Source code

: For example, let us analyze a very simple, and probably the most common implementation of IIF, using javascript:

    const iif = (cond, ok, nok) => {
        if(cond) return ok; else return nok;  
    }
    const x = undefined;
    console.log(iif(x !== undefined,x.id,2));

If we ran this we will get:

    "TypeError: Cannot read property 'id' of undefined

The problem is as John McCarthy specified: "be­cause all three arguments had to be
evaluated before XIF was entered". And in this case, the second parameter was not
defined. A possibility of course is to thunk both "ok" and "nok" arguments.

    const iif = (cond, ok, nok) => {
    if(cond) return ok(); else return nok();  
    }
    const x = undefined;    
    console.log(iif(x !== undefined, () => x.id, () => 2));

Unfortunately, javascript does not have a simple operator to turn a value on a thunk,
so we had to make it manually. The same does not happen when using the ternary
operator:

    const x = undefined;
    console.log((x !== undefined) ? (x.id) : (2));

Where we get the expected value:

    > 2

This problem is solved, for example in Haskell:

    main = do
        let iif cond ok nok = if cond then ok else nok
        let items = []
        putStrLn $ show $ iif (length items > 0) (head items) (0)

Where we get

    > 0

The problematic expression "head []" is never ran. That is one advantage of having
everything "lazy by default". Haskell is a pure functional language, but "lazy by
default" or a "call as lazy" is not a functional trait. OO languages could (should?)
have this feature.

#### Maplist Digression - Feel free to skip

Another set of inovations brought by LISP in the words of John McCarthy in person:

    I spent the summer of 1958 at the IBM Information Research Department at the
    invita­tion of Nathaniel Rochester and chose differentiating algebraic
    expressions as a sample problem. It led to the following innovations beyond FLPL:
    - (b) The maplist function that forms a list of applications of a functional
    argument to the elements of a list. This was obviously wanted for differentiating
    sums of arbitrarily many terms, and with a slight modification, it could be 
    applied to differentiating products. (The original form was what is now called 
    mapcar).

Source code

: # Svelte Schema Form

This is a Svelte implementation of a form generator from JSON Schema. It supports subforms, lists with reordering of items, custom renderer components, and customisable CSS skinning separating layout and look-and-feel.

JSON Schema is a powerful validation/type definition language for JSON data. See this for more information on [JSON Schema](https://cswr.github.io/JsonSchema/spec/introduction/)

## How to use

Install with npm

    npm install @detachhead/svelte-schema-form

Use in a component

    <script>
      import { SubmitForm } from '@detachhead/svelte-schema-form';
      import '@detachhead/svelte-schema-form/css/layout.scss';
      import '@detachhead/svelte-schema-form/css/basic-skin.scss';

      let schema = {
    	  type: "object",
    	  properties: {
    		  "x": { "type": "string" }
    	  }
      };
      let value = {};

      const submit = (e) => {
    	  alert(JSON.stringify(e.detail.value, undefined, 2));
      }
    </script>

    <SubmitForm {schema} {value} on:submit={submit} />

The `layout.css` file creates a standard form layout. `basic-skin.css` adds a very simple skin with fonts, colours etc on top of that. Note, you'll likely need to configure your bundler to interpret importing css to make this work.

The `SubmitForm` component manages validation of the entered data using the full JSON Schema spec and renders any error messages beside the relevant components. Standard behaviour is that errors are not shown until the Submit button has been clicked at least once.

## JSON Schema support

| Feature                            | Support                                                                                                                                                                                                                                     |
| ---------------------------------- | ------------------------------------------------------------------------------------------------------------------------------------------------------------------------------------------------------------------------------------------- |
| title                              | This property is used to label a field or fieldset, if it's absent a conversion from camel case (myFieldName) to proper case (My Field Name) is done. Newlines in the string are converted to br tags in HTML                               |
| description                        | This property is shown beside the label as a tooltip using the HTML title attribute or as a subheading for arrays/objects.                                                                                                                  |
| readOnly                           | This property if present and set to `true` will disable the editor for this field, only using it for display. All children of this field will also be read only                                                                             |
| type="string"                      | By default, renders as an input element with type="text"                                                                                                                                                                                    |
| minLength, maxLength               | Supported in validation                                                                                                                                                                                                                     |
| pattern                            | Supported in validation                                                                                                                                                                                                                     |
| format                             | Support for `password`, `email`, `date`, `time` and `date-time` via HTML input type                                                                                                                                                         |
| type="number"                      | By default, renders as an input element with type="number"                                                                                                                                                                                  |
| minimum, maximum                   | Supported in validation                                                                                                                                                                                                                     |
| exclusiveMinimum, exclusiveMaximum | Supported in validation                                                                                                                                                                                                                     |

########################################

Task instructions -> The material must be written out again in full and without changes.

Result for this exercise ->
Source code

: For example, let us analyze a very simple, and probably the most common implementation of IIF, using javascript:

    const iif = (cond, ok, nok) => {
        if(cond) return ok; else return nok;  
    }
    const x = undefined;
    console.log(iif(x !== undefined,x.id,2));

If we ran this we will get:

    "TypeError: Cannot read property 'id' of undefined

The problem is as John McCarthy specified: "be­cause all three arguments had to be
evaluated before XIF was entered". And in this case, the second parameter was not
defined. A possibility of course is to thunk both "ok" and "nok" arguments.

    const iif = (cond, ok, nok) => {
    if(cond) return ok(); else return nok();  
    }
    const x = undefined;    
    console.log(iif(x !== undefined, () => x.id, () => 2));

Unfortunately, javascript does not have a simple operator to turn a value on a thunk,
so we had to make it manually. The same does not happen when using the ternary
operator:

    const x = undefined;
    console.log((x !== undefined) ? (x.id) : (2));

Where we get the expected value:

    > 2

This problem is solved, for example in Haskell:

    main = do
        let iif cond ok nok = if cond then ok else nok
        let items = []
        putStrLn $ show $ iif (length items > 0) (head items) (0)

Where we get

    > 0

The problematic expression "head []" is never ran. That is one advantage of having
everything "lazy by default". Haskell is a pure functional language, but "lazy by
default" or a "call as lazy" is not a functional trait. OO languages could (should?)
have this feature.

#### Maplist Digression - Feel free to skip

Another set of inovations brought by LISP in the words of John McCarthy in person:

    I spent the summer of 1958 at the IBM Information Research Department at the
    invita­tion of Nathaniel Rochester and chose differentiating algebraic
    expressions as a sample problem. It led to the following innovations beyond FLPL:
    - (b) The maplist function that forms a list of applications of a functional
    argument to the elements of a list. This was obviously wanted for differentiating
    sums of arbitrarily many terms, and with a slight modification, it could be 
    applied to differentiating products. (The original form was what is now called 
    mapcar).

Source code

: # Svelte Schema Form

This is a Svelte implementation of a form generator from JSON Schema. It supports subforms, lists with reordering of items, custom renderer components, and customisable CSS skinning separating layout and look-and-feel.

JSON Schema is a powerful validation/type definition language for JSON data. See this for more information on [JSON Schema](https://cswr.github.io/JsonSchema/spec/introduction/)

## How to use

Install with npm

    npm install @detachhead/svelte-schema-form

Use in a component

    <script>
      import { SubmitForm } from '@detachhead/svelte-schema-form';
      import '@detachhead/svelte-schema-form/css/layout.scss';
      import '@detachhead/svelte-schema-form/css/basic-skin.scss';

      let schema = {
    	  type: "object",
    	  properties: {
    		  "x": { "type": "string" }
    	  }
      };
      let value = {};

      const submit = (e) => {
    	  alert(JSON.stringify(e.detail.value, undefined, 2));
      }
    </script>

    <SubmitForm {schema} {value} on:submit={submit} />

The `layout.css` file creates a standard form layout. `basic-skin.css` adds a very simple skin with fonts, colours etc on top of that. Note, you'll likely need to configure your bundler to interpret importing css to make this work.

The `SubmitForm` component manages validation of the entered data using the full JSON Schema spec and renders any error messages beside the relevant components. Standard behaviour is that errors are not shown until the Submit button has been clicked at least once.

## JSON Schema support

| Feature                            | Support                                                                                                                                                                                                                                     |
| ---------------------------------- | ------------------------------------------------------------------------------------------------------------------------------------------------------------------------------------------------------------------------------------------- |
| title                              | This property is used to label a field or fieldset, if it's absent a conversion from camel case (myFieldName) to proper case (My Field Name) is done. Newlines in the string are converted to br tags in HTML                               |
| description                        | This property is shown beside the label as a tooltip using the HTML title attribute or as a subheading for arrays/objects.                                                                                                                  |
| readOnly                           | This property if present and set to `true` will disable the editor for this field, only using it for display. All children of this field will also be read only                                                                             |
| type="string"                      | By default, renders as an input element with type="text"                                                                                                                                                                                    |
| minLength, maxLength               | Supported in validation                                                                                                                                                                                                                     |
| pattern                            | Supported in validation                                                                                                                                                                                                                     |
| format                             | Support for `password`, `email`, `date`, `time` and `date-time` via HTML input type                                                                                                                                                         |
| type="number"                      | By default, renders as an input element with type="number"                                                                                                                                                                                  |
| minimum, maximum                   | Supported in validation                                                                                                                                                                                                                     |
| exclusiveMinimum, exclusiveMaximum | Supported in validation                                                                                                                                                                                                                     |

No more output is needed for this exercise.